_Texto de estudio_:

La República de Weimar no cayó con un solo golpe. Se fue apagando a ritmo de decretos, con la urgencia del incendio y la comodidad de una mayoría provisional. El 30 de enero de 1933 nombraron canciller a Adolf Hitler. El 27 de febrero ardió el Reichstag. El 23 de marzo aprobaron la ley que le permitió gobernar sin control parlamentario. En ese breve lapso, Alemania dejó de ser una democracia para convertirse en dictadura de derecha. El Estado de Derecho, que parecía firme, se deshizo como papel bajo la lluvia.

Hannah Arendt advirtió que el mal prospera cuando renunciamos a pensar y conectar con la realidad del pueblo. Esa renuncia convirtió a la burocracia en engranaje de la gran maquinaria destructora y al ciudadano en un mero espectador y súbdito. Thomas Hobbes explicó que el miedo empuja a ceder libertades para obtener seguridad. En 1933, el cansancio social y la ansiedad por el orden abrieron las puertas a un poder que prometía estabilidad y respondió con dominación abominable. Jean-Jacques Rousseau, habló de la voluntad general como pacto de libertad, aunque sin conciencia crítica el pueblo puede bendecir su propia servidumbre.

_Registros proporcionados_:
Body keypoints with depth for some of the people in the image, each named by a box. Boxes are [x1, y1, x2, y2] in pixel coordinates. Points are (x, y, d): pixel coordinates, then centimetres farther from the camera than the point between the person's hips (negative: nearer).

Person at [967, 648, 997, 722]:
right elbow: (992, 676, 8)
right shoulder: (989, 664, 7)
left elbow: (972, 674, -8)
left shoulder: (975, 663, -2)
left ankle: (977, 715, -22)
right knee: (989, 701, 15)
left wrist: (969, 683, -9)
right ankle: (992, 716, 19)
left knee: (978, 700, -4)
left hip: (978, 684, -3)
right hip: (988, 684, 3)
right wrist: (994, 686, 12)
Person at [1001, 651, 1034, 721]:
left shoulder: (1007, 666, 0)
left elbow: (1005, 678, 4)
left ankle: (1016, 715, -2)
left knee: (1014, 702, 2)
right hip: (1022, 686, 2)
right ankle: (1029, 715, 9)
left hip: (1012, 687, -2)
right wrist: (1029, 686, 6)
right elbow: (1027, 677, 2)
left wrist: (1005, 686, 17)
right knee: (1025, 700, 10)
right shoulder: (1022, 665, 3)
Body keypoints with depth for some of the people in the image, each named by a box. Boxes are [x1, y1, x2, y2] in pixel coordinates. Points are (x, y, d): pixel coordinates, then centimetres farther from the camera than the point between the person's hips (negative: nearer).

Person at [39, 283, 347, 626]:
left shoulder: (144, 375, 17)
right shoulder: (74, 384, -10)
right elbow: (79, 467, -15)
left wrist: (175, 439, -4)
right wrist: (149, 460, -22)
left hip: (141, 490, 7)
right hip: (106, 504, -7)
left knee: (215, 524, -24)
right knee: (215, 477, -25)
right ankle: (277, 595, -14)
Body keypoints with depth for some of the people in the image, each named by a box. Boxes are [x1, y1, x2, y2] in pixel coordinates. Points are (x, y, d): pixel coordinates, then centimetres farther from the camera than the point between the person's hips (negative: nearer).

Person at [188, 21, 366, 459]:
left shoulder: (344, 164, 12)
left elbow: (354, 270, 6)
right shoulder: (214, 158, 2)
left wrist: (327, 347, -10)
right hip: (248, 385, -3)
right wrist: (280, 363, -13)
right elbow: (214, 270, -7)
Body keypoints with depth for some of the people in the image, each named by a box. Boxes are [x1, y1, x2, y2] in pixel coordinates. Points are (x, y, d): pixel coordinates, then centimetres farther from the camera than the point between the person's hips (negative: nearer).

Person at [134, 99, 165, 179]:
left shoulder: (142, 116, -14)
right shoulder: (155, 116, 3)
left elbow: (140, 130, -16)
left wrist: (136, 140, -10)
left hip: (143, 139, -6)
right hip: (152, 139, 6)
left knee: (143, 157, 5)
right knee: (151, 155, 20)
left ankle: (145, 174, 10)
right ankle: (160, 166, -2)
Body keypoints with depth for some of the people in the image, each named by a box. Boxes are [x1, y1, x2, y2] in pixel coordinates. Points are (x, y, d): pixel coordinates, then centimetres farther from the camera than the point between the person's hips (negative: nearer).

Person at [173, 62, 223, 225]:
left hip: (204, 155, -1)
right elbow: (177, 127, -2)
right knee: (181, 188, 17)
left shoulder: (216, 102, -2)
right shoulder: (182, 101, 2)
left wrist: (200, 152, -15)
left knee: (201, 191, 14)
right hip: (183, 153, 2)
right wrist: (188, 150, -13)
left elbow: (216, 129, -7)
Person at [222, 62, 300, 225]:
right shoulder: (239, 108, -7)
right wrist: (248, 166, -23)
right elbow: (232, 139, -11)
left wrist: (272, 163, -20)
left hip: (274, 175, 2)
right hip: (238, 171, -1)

--

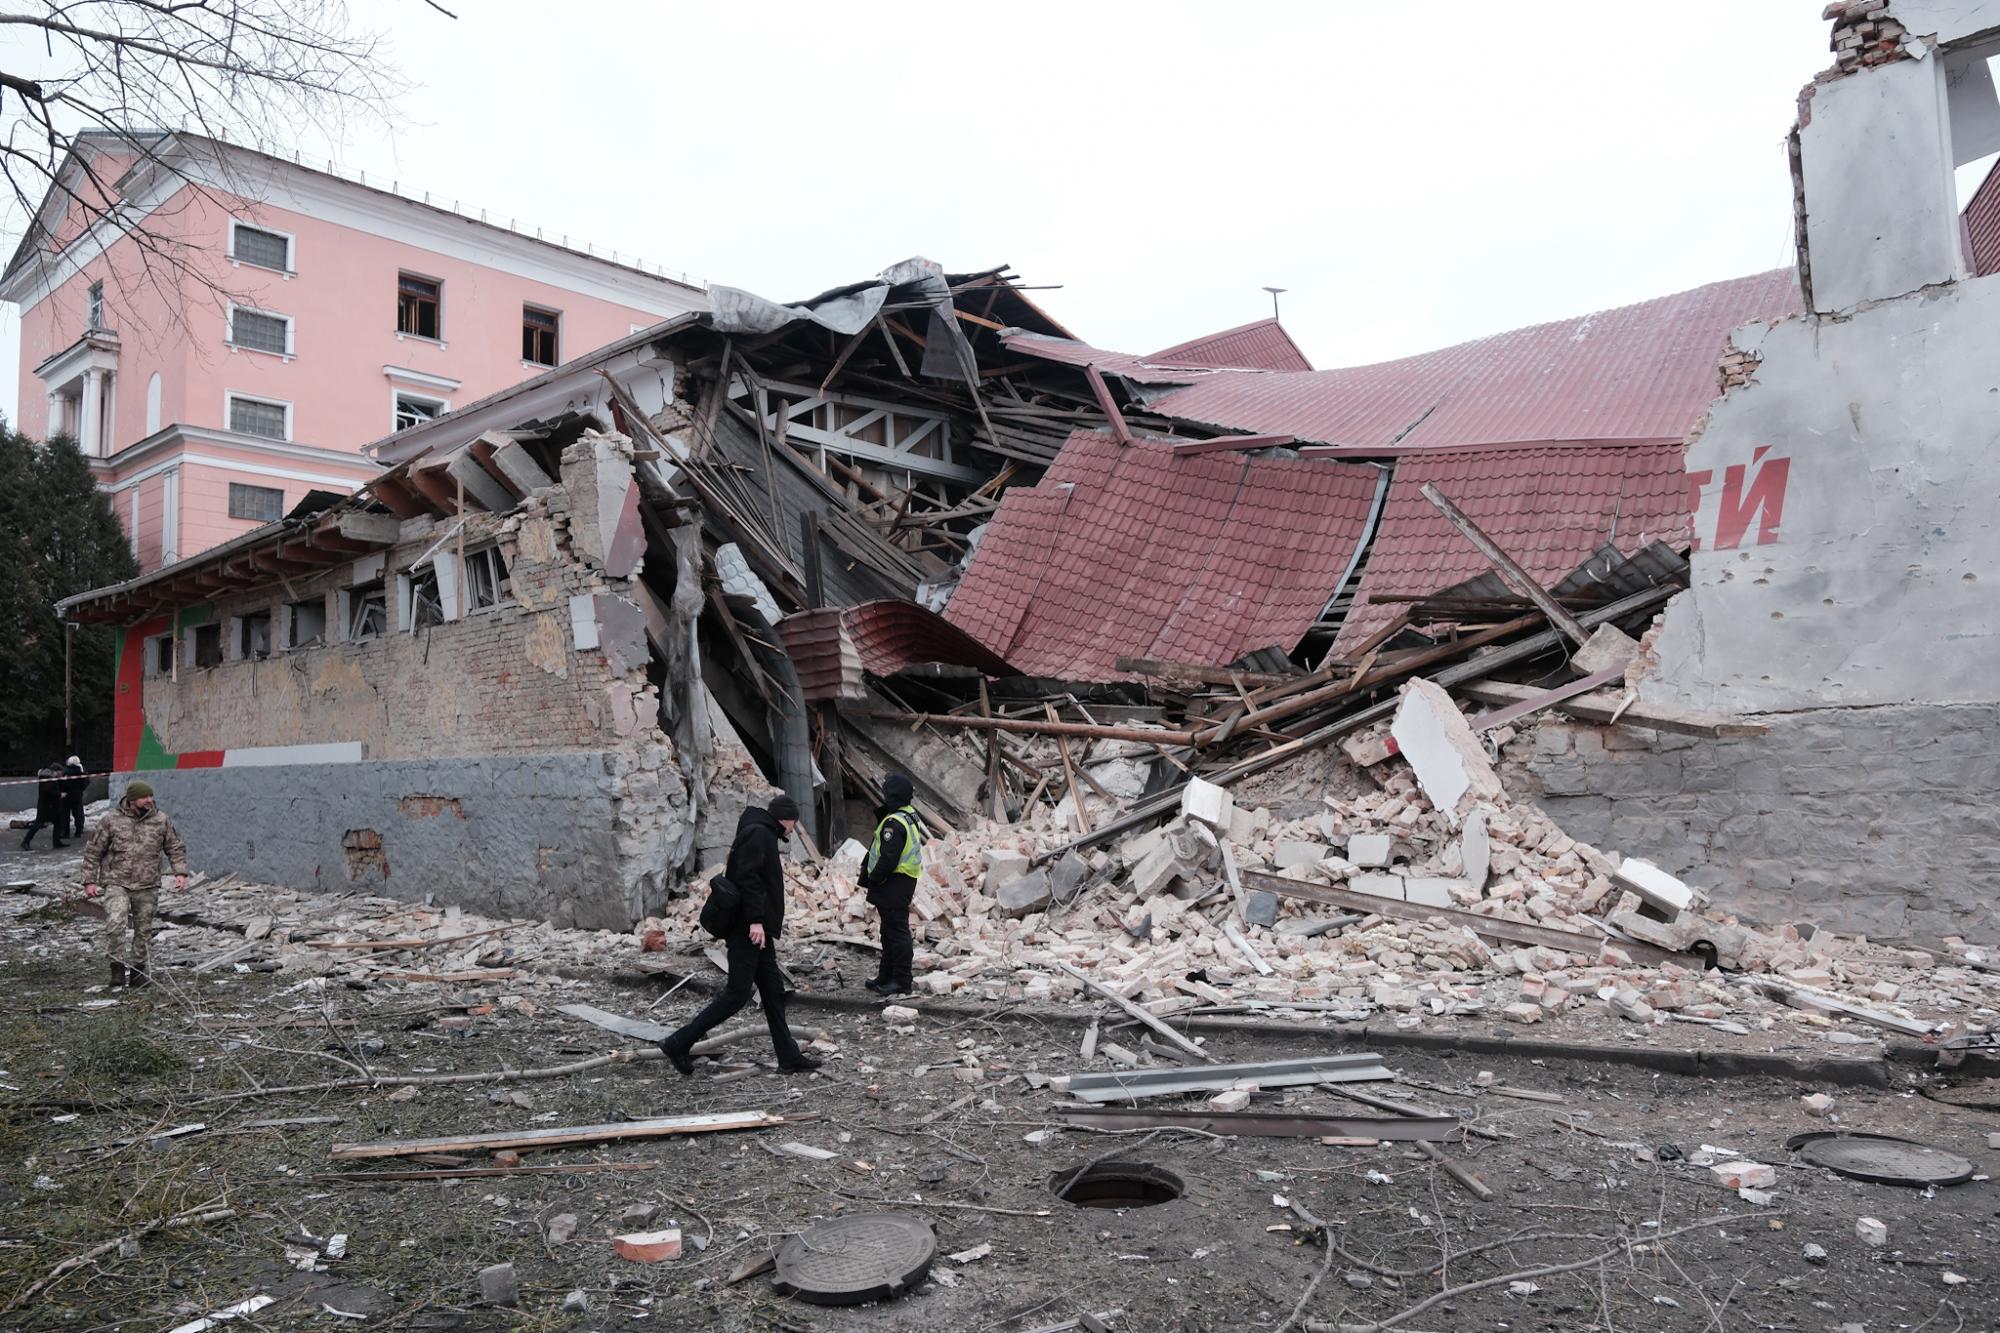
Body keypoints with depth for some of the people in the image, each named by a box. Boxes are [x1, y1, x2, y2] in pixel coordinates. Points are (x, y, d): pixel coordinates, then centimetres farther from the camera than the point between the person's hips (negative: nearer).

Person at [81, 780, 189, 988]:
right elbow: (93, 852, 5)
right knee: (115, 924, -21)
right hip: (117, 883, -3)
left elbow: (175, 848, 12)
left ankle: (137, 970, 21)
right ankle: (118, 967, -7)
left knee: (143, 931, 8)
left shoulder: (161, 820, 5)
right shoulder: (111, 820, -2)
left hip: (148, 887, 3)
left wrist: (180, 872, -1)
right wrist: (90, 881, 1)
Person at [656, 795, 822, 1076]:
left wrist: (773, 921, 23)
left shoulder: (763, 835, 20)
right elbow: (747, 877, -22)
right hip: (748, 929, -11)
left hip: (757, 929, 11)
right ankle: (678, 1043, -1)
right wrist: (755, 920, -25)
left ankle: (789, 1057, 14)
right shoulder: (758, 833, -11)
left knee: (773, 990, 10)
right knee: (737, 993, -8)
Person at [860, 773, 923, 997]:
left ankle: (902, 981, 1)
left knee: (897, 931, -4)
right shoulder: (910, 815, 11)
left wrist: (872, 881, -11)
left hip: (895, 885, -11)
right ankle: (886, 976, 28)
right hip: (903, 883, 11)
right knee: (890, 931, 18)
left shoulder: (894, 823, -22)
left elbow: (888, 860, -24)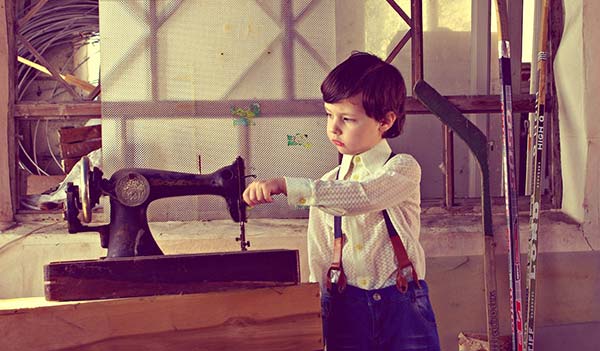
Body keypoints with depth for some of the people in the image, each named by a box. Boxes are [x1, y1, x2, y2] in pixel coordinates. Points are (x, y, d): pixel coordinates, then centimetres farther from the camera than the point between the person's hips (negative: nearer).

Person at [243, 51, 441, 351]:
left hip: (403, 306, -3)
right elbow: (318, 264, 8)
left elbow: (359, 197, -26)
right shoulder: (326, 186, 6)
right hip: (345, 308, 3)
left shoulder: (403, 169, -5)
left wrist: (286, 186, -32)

_Por hacer_: Repita palabra por palabra el texto completo sobre la caída de la República de Weimar. Los registros constituyen un material independiente del texto.

_Resultado de la tarea_:
La República de Weimar no cayó con un solo golpe. Se fue apagando a ritmo de decretos, con la urgencia del incendio y la comodidad de una mayoría provisional. El 30 de enero de 1933 nombraron canciller a Adolf Hitler. El 27 de febrero ardió el Reichstag. El 23 de marzo aprobaron la ley que le permitió gobernar sin control parlamentario. En ese breve lapso, Alemania dejó de ser una democracia para convertirse en dictadura de derecha. El Estado de Derecho, que parecía firme, se deshizo como papel bajo la lluvia.

Hannah Arendt advirtió que el mal prospera cuando renunciamos a pensar y conectar con la realidad del pueblo. Esa renuncia convirtió a la burocracia en engranaje de la gran maquinaria destructora y al ciudadano en un mero espectador y súbdito. Thomas Hobbes explicó que el miedo empuja a ceder libertades para obtener seguridad. En 1933, el cansancio social y la ansiedad por el orden abrieron las puertas a un poder que prometía estabilidad y respondió con dominación abominable. Jean-Jacques Rousseau, habló de la voluntad general como pacto de libertad, aunque sin conciencia crítica el pueblo puede bendecir su propia servidumbre.